(CNN) -- A long awaited night out at a Lady Gaga concert turned into a dream for a 33-year-old Tennessee woman, whose heart was restarted after stopping for five minutes when she went into cardiac catch.
Crystal Thornton, from Lyles, Tennessee, was enjoying the concert's opening perform by the Bridgestone Arena in Nashville with her best friend Christina Tugman on Tuesday night when she had a seizure, according to information provided by Vanderbilt Medical Center.
"She stopped breathing, her eyes rolled back in her head, and her body started twitching," Tugman said. "I was inquiring if she was OKAY, and she wasn't reacting."
Tugman ran to the lobby to get assist. It took Jerry Jones, an EMT supervisor with Vanderbilt University's LifeFlight Event Medicine program, 1 minute more to reach her.
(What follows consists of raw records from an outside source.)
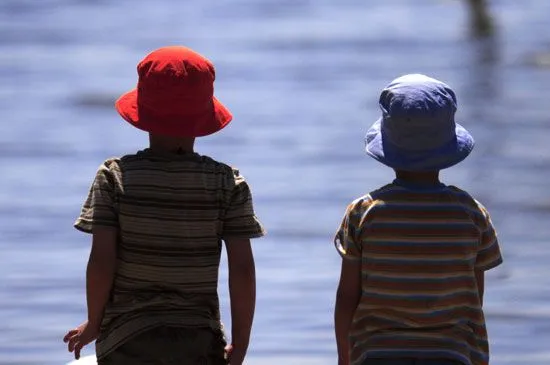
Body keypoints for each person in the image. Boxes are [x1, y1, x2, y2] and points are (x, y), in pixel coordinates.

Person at [63, 46, 265, 365]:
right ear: (203, 117)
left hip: (126, 339)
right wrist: (240, 345)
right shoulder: (227, 182)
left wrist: (93, 323)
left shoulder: (114, 177)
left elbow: (102, 260)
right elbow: (243, 270)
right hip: (199, 342)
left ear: (142, 114)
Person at [333, 74, 503, 365]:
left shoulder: (364, 212)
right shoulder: (471, 214)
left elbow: (348, 296)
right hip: (451, 355)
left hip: (377, 354)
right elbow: (473, 301)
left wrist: (344, 357)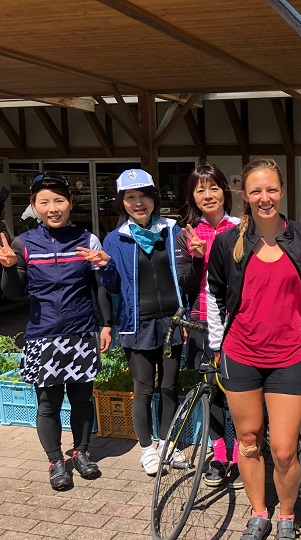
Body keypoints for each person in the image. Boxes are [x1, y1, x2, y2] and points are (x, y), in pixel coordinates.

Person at [206, 158, 301, 540]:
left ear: (282, 191)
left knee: (283, 450)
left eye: (271, 190)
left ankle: (286, 515)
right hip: (240, 353)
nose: (265, 198)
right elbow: (214, 295)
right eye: (256, 191)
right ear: (244, 196)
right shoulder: (228, 241)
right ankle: (259, 512)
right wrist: (218, 345)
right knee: (248, 443)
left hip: (288, 355)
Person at [0, 173, 112, 490]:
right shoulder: (24, 244)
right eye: (44, 202)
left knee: (82, 400)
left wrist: (106, 324)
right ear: (34, 206)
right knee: (48, 404)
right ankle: (55, 461)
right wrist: (8, 267)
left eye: (59, 200)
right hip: (42, 335)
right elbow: (12, 293)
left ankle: (81, 452)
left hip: (80, 333)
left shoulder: (87, 240)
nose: (53, 208)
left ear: (70, 204)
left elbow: (100, 288)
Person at [98, 169, 186, 476]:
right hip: (136, 323)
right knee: (144, 389)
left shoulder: (173, 231)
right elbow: (109, 286)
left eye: (144, 196)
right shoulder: (115, 239)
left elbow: (186, 275)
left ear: (154, 198)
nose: (139, 203)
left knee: (170, 386)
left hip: (172, 322)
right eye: (130, 197)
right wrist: (107, 322)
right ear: (122, 202)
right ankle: (147, 449)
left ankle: (168, 445)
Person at [175, 163, 242, 489]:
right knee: (212, 393)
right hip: (203, 324)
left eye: (213, 187)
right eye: (200, 190)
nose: (207, 195)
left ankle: (244, 453)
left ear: (224, 191)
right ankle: (219, 456)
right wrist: (198, 258)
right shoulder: (187, 232)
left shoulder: (242, 228)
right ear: (193, 196)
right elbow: (185, 285)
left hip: (238, 323)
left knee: (243, 393)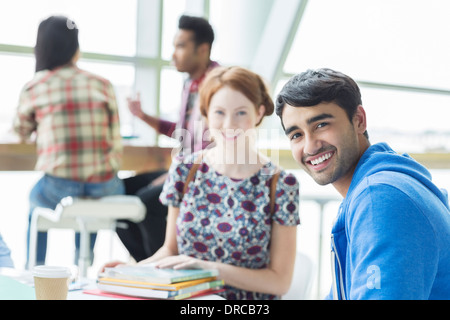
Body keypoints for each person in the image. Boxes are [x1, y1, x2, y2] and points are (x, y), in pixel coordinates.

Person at [103, 66, 301, 300]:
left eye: (240, 112)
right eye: (219, 112)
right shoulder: (186, 169)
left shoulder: (280, 183)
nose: (229, 123)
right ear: (206, 114)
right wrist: (132, 272)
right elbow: (170, 250)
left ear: (258, 113)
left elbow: (279, 281)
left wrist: (209, 268)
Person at [275, 68, 450, 300]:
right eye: (296, 135)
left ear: (358, 120)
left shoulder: (380, 200)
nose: (310, 147)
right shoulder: (377, 187)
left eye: (321, 125)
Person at [13, 15, 124, 267]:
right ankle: (82, 261)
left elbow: (20, 130)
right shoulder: (103, 84)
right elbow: (115, 136)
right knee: (89, 200)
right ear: (75, 47)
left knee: (35, 202)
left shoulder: (35, 86)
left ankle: (35, 268)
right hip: (104, 186)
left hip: (59, 187)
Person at [117, 15, 219, 262]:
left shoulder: (218, 83)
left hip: (206, 174)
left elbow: (212, 147)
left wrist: (172, 174)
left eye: (180, 46)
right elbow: (183, 132)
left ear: (202, 49)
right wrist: (142, 116)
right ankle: (145, 265)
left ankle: (161, 268)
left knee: (146, 203)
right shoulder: (190, 84)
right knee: (121, 192)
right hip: (184, 167)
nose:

"The patient was unconscious with not heartbeat," Jones said.
Using a portable automated external defibrillator, Jones and other paramedics spent extra than 5 minutes until they were eventually able to obtain Thornton's heart beating again.
She was then airlifted to Vanderbilt Medical Center's emergency department, where physicians quickly used therapeutic hypothermia to chilly Thornton's body temperature to among 93 and 86 degrees -- below the customary body temperature of 98.6 degrees.
Even although her heart was working again, doctors wanted to slow rotation in array to discourage the necrosis of brain cells -- and, therefore, head break -- reasoned by prolonged lack of oxygen. Chilled water carpets were placed over Thornton's body and head, and therapeutic workers then used a machine to lower her body temperature for 48 hours.
"The patient received incredible concern from the moment she capable problems at the Bridgestone Arena,
dr dre headphones," said Dr. Jared McKinney, medical adviser of LifeFlight Event Medicine. "It is only via a coordinated crew exertion that her successful outcome was likely."
After undergoing the two days of cooling therapy, Thornton's body temperature was slowly restored to normal. She regained consciousness and neurologically continues to cultivate, according to her doctors in Nashville.
On Friday p.m., she was in settled condition, the Tennessee hospital said.
Her cardiologist, Dr. John McPherson, said that Thornton is suffering a power cell of tests to resolve why she underwent the heart attack. He told CNN it appears she has an distended heart -- "a genetic condition that, unfortunately, has no advising omens and often results in an emergency situation like Thornton experienced."
Next week, she will have surgery to put one implantable cardioverter defibrillator in her chest. The device sends electrical shocks that ambition automatically hit in whether her center starts knocking irregularly and reinstate it to normal, in wishes of preventing another heart attack.
Leigh Sims, an emergency medical technician and Vanderbilt's manager of event medication, said the defibrillator saved the woman's life.
"Without an AED, this patient would not have survived," Sims said. "It restored her pulse."
While she's appreciate, it's all a mist for Thornton. And she hasn't gotten over no creature skillful to discern Lady Gaga strut and sing aboard stage.
"I am so mad I missed the agreement," she said, along to a expression unlocked along the hospital.
Tugman said Friday namely she's grateful to have her friend back -- including after another frighten Thursday night, while "always of a sudden she stopped breathing, her eyes rolled back and always those machines started working off."
"They came in and shocked her, and she came right behind," said Tugman.